Best brokers for international trading in April 2023
If it trades on a public market, you can trade it at Interactive Brokers, or at least it seems that way. The broker provides access to markets in 33 countries, including Canada, Mexico, the U.K., Germany and Japan. The broker is well regarded for its trade execution, its trading platform and its low margin rates. Of course, you’ll still be able to trade U.S. stocks and the whole range of securities on the broker’s Pro and Lite tiers, the latter with $0 commissions.
TradeStation lets you trade international stocks through its TradeStation Global account, which differs from its core U.S.-focused account, where you can also buy foreign stocks listed in the U.S. It offers the same access to global markets as Interactive Brokers – 33 countries, including European and Asia-Pacific markets – because it’s powered by Interactive Brokers’ platform. If you’re going global with TradeStation, you can still use that broker’s charting, trading and analysis tools, but you’ll also be able to access Interactive Brokers’ core trading platforms, too.
Fidelity offers plenty of choice when it comes to international trading, allowing you access to 25 markets, including the biggies such as Canada, Germany, Hong Kong, the U.K. and many more, primarily European. You’ll be able to settle your trades in dollars or the local currency, and you’ll get real-time market data when those foreign markets are open. You’ll be able to trade U.S. stocks and foreign issues in the same account, meaning it’s just a bit easier to manage things.
Charles Schwab lets you trade foreign stocks through its core brokerage account, allowing you to buy and sell ADRs and foreign stocks on the OTC markets in 30 countries, including Canada, Germany, Mexico, the U.K. and many more European markets as well as Hong Kong.
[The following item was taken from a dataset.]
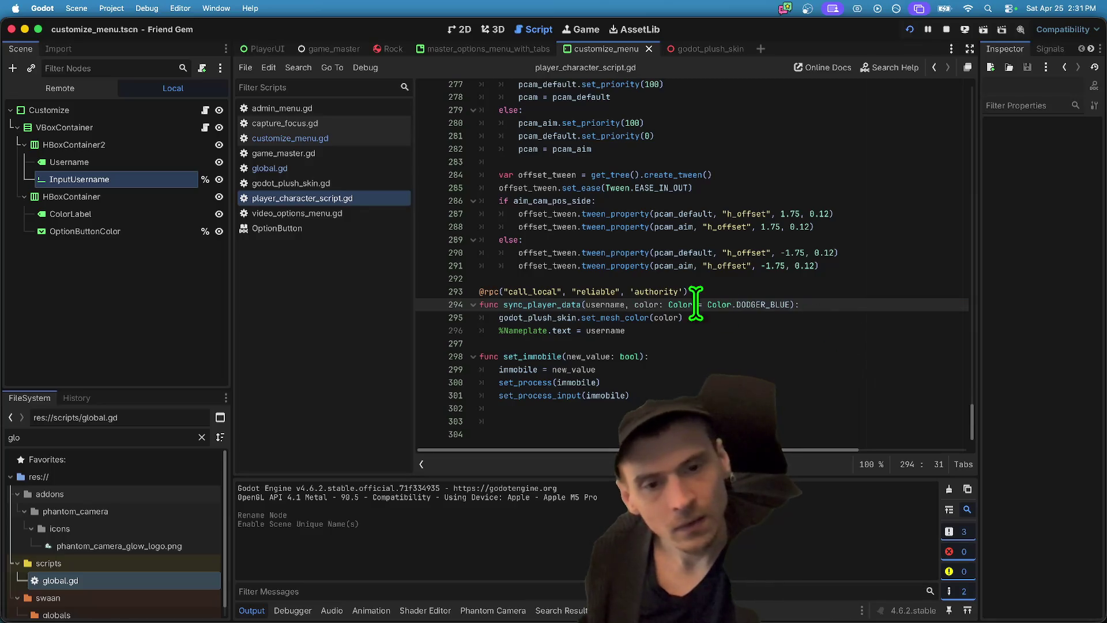
click(747, 320)
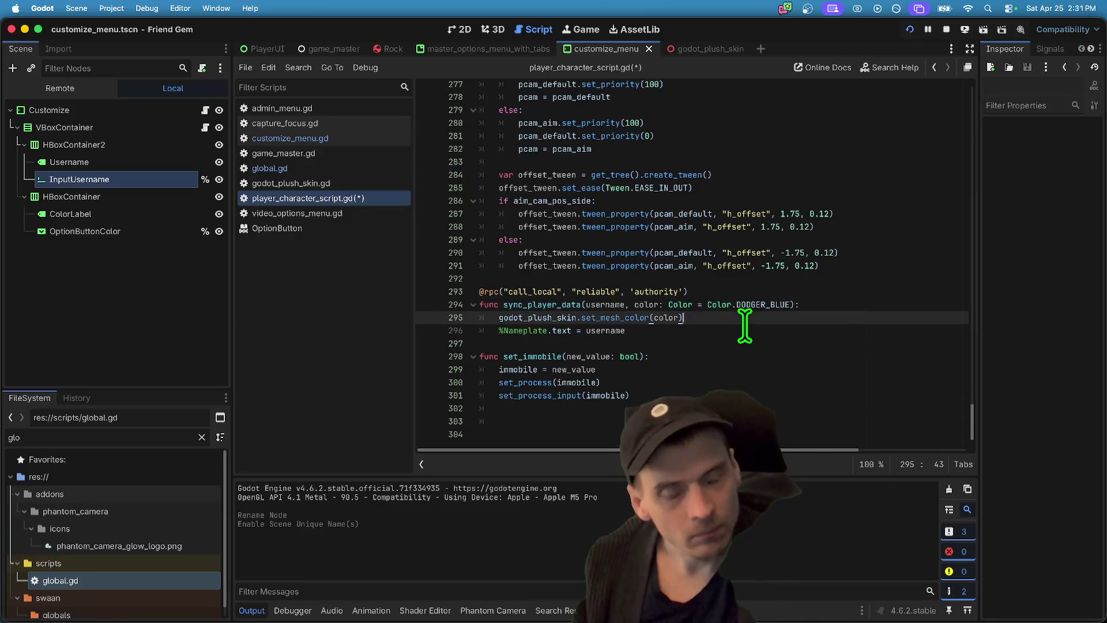
key(super+z)
key(super+z)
You’ll also be able to trade directly in local currency in 12 markets if you set up a Schwab Global account, including Germany, France, Hong Kong, Japan, the U.K. and more.
If you’re looking to trade Chinese stocks, then the relative newcomer moomoo may be for you, since it offers a rare option for U.S.-based traders. An account here allows you to buy Hong Kong stocks and China A-shares, which are listed in Chinese renminbi on the Shanghai or Shenzhen exchanges. That access is a key differentiator for this broker, though it’s also delivering value for clients via its below-average rates for margin loans. While traders will have no problem setting up an individual account, those looking for other types are out of luck.
If you’re looking for more undiscovered stocks that could deliver great returns, then hunting in foreign markets could be a great option for you. But be sure you understand the new and different risks posed when you go prospecting for hidden gems in a foreign stock market.